Now, Colgate has put floors 12, 13 and 14 on the sublease market, represented by a Colliers leasing team. Unlike the previous floors, however, the company is still on the hook for the space.
There is no asking rent, but one insider estimated a tenant would pay about $85 to $90 a foot for the lease, which still has 10 years left, depending on landlord contributions.
Further south, in Midtown, the law firm Wollmuth Maher & Deutsch inked a renewal lease for 15 years at 500 Fifth Avenue, a 687,565-square-foot office building at the corner of 42nd Street, information from leasing data tracking firm CompStak shows.
Cushman & Wakefield’s Stephen Baker, Mitchell Barnett and David Malawer represented the law firm, and Cushman’s Harry Blair and Sean Kearns represented the landlord.
The asking rent for the space was $60 per square foot — far below the average asking rent for Midtown, which was $69.49 per foot in November, up 12 cents per foot from the prior month, Colliers statistics showed. The availability rate for Midtown fell by 0.1 points to 11.6 percent last month compared to the prior month.
The heavy concentration of tech tenants in Midtown South is not breaking news, but new data from commercial firm Jones Lang LaSalle shows just how intense interest from those tech firms actually is in the area.
Since the start of the year, 66 percent of the square footage that was rented in the Greenwich Village submarket was leased by tech firms, JLL reported. That amounted to 244,610 square feet of the total 371,095 square feet leased. The largest Greenwich Village deal was Facebook taking nearly 100,000 square feet at 770 Broadway. Meanwhile, 45 percent of the space leased in Chelsea was taken by tech firms this year.
In Midtown South overall, 38 percent of the deals were with such firms.

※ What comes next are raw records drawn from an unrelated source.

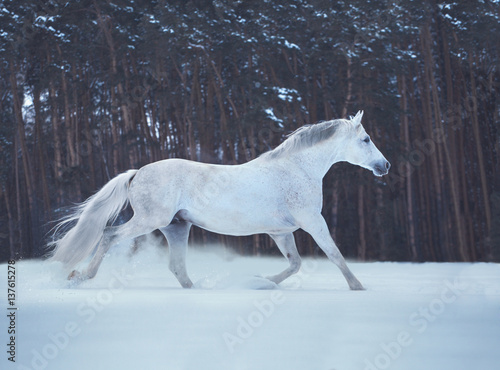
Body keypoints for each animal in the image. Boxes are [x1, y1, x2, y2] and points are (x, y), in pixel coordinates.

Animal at [50, 111, 390, 290]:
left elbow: (294, 264)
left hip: (176, 227)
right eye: (366, 139)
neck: (297, 169)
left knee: (176, 266)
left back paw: (196, 288)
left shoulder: (281, 232)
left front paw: (260, 280)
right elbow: (334, 255)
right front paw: (358, 287)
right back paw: (79, 276)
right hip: (151, 220)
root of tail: (136, 173)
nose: (384, 166)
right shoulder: (312, 222)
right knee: (109, 235)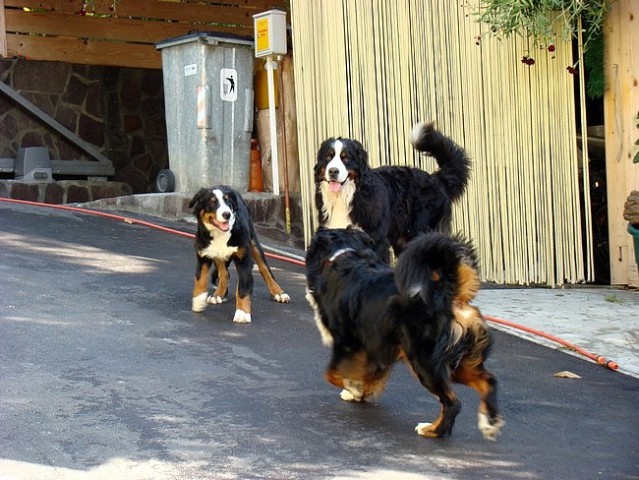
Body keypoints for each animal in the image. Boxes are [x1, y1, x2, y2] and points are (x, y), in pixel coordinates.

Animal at [189, 186, 292, 324]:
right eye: (212, 202)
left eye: (227, 201)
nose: (227, 214)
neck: (220, 234)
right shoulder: (203, 253)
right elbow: (200, 278)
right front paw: (199, 300)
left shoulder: (244, 258)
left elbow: (243, 287)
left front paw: (242, 313)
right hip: (218, 254)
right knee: (224, 273)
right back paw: (218, 295)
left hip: (253, 242)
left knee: (264, 268)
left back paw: (279, 293)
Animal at [304, 228, 504, 438]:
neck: (342, 254)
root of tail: (448, 294)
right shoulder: (376, 349)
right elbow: (368, 375)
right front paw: (359, 391)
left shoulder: (347, 343)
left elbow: (332, 374)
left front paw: (352, 388)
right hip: (457, 363)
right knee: (488, 381)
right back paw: (489, 422)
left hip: (425, 362)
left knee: (452, 403)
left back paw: (431, 430)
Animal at [314, 121, 470, 262]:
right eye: (328, 157)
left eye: (345, 158)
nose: (333, 171)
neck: (345, 197)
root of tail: (437, 179)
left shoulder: (375, 238)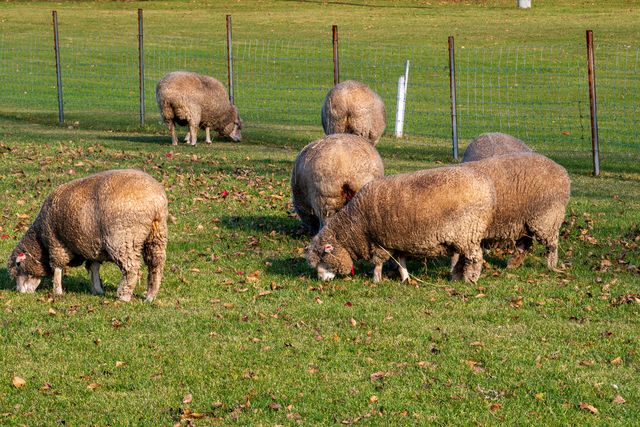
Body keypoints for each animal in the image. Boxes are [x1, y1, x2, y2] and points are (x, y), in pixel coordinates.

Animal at [6, 169, 169, 302]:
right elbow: (94, 267)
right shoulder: (91, 245)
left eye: (18, 265)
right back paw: (150, 296)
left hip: (124, 238)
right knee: (156, 264)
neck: (40, 239)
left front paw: (57, 291)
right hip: (157, 235)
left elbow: (57, 268)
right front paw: (97, 289)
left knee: (132, 268)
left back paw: (124, 296)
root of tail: (155, 202)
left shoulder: (56, 243)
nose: (19, 292)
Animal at [308, 167, 498, 284]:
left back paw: (470, 279)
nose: (320, 280)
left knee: (474, 258)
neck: (355, 225)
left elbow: (378, 263)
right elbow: (400, 262)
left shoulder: (379, 242)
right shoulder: (397, 242)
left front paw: (376, 280)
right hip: (461, 236)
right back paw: (457, 278)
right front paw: (405, 279)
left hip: (468, 232)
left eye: (323, 257)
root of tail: (489, 185)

For example, the website 1stdibs.com, an online antique store, inked a deal for about 42,232 square feet at developer Edward Minskoff’s spec tower 51 Astor Place. According to Crain’s, Twitter was also looking at the building.
But it’s mostly the old buildings luring tech tenants. One factor is that the old loft-style structures tend to have the open layouts favored by start-ups.

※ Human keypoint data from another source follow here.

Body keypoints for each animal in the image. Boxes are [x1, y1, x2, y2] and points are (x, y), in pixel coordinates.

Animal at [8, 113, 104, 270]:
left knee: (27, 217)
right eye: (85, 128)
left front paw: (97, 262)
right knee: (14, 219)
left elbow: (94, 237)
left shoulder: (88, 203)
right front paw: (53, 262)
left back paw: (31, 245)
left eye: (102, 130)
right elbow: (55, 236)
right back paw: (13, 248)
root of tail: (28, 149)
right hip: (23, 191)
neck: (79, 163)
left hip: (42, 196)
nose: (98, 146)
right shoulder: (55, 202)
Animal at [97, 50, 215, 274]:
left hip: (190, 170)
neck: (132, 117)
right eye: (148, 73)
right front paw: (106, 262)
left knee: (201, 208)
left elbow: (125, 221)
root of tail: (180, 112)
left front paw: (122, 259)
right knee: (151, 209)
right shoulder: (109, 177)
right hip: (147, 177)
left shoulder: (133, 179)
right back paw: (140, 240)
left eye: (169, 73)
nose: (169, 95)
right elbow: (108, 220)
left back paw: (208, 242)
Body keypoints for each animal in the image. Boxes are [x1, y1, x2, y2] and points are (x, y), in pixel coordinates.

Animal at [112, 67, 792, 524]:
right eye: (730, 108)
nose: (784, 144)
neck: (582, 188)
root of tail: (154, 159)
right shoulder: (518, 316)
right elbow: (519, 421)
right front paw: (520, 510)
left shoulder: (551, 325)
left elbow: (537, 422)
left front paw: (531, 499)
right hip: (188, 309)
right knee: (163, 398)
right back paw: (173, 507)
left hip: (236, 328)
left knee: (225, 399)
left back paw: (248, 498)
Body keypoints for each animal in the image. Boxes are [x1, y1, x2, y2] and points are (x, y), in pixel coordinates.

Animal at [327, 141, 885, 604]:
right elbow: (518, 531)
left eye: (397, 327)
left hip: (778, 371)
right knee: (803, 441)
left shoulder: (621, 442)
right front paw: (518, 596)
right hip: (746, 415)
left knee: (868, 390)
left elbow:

A new large block of space in a 1925 building, 79 Madison Avenue, was listed last month. The 287,000-square-foot building is just north of Madison Square Park, one of the city’s big tech hubs.
“We are targeting a single user for this large block, which includes the possibility for a ‘building-within-a-building’ option,” said Robert Getreu, executive vice president at Colliers.

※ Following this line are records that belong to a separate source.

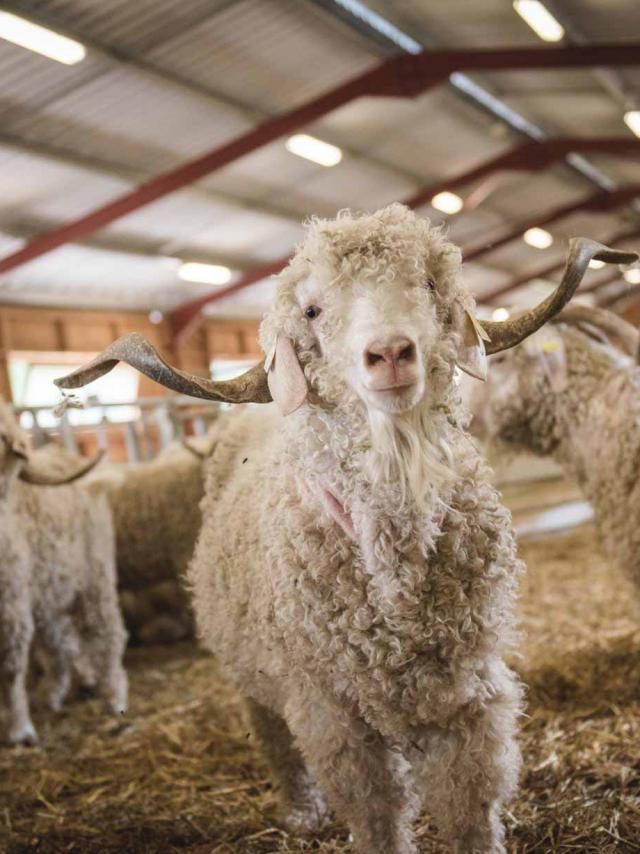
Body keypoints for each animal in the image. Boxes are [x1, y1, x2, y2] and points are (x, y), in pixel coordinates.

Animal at [0, 402, 127, 744]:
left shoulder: (12, 605)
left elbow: (11, 667)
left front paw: (20, 730)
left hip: (96, 577)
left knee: (108, 633)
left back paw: (115, 697)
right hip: (49, 595)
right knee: (63, 646)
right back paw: (57, 694)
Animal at [56, 204, 636, 852]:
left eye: (428, 283)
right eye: (312, 310)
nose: (391, 352)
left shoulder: (471, 698)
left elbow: (469, 809)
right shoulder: (334, 715)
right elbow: (376, 815)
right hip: (249, 669)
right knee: (271, 734)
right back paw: (301, 811)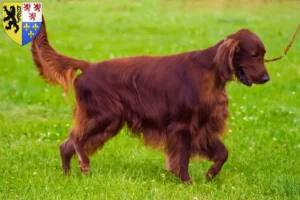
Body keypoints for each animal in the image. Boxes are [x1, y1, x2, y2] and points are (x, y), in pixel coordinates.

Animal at [30, 16, 270, 183]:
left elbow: (222, 153)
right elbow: (182, 158)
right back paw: (84, 164)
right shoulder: (183, 126)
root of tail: (88, 66)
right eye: (254, 55)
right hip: (104, 115)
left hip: (107, 122)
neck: (210, 70)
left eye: (263, 54)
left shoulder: (204, 125)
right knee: (75, 137)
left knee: (66, 145)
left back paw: (68, 176)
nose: (266, 78)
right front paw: (187, 181)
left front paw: (210, 175)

That would give a single user a private lobby and interior elevators. Colliers declined to disclose an asking rent.
But the average asking rent in Midtown South fell by $0.58 per foot to $53.98 per square foot in November, and the availability rate rose by 0.1 points to 9.2 percent last month, Colliers figures show.
Another big block of space hit the market in Lower Manhattan, and it might already be spoken for, insiders said.
The brokerage CBRE Group put floors 11, 12 and 13 at ACTA Realty’s 25 Broadway, an 858,000-square-foot office building at Morris Street, on the market last month, CoStar showed. The floors have a combined 130,037 square feet.
Several industry sources said the nonprofit Teach for America, represented by CBRE’s New York Tri-State CEO, Mary Ann Tighe, was negotiating a lease last month for that space at the building. It could take as much as 170,000 square feet in the building, insiders said.
Teach for America and the landlord did not respond to requests for comment. CBRE declined to comment.
The asking rent for the space was $34 per foot, CoStar data showed.
That was significantly below the average asking rent for the market, which rose by $0.14 per foot to $47.51 per square foot, as the availability rate fell by 0.3 points to 14.4 percent, last month, the Colliers statistics showed.